Выбрать страницу

5

Я не успел ответить, сбоку что-то зашуршало, я метнулся на звук, покидая полосу света, — это у прислоненного к стеночке академика разъезжались ноги, и он; стекая вниз, намеревался грохнуться головой о каменный плинтус, — в последний момент я его подхватил.

— Опять, Васильич, нажрался! — равнодушно протянула Виктория, когда я выволок академика на свет, — давай его сюда, Алеша, иди за мной. Дверь захлопни.

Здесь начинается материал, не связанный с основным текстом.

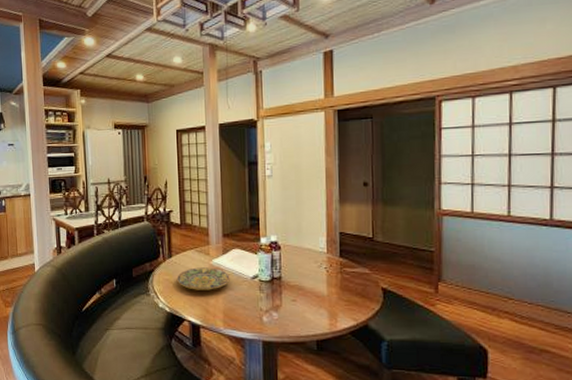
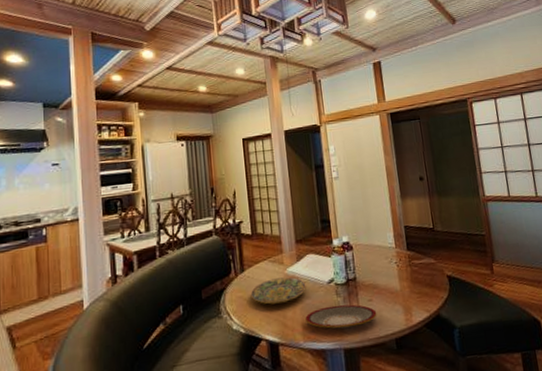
plate: none [227,300,300,322] -> present [305,304,377,329]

Передав с рук на руки академика, чье водопроводное тело совсем расслабилось в предчувствии скорого горизонтального положения, я захлопнул за собой дверь и пошел по бесконечному коммунальному коридору, с обеих сторон которого свисала отстающая пластами кожа обоев, мимо вереницы одинаковых дверей: одни были заколочены досками, на других висели чудовищных размеров ржавые амбарные замки, третьи просто затемнены, не упуская из виду долгоногую высокую фигурку, мелькавшую в плохо освещенном впереди. Видел, как извивается змеей позвоночник, протянутый крупными бусами под кожей позвоночной выемки. Как сгибается под тяжестью привалившегося тела спина.

— Жди меня здесь, — произнесла, останавливаясь у одной из дверей, Виктория, — я сейчас. Можешь зайти, — и повлекла водопроводчика-академика в черную даль коридора.

Вошел. На подоконнике лизал тьму дрожащий язычок коротенькой свечки, закрепленной на блюдце. Рядом, рубашками кверху и к низу, светились атласные игральные карты. Посередине разметанной постели, стоящей в центре комнаты, на скомканном пододеяльнике лежал, утробно урча, черный кот. Когда я вошел; он открыл свои зажмуренные глаза, один из которых был янтарно — зеленый, а вместо второго блестела перламутровая пуговица с двумя скрещенными латинскими «Р» и цифрой I посередине, и равнодушно закрыл их опять.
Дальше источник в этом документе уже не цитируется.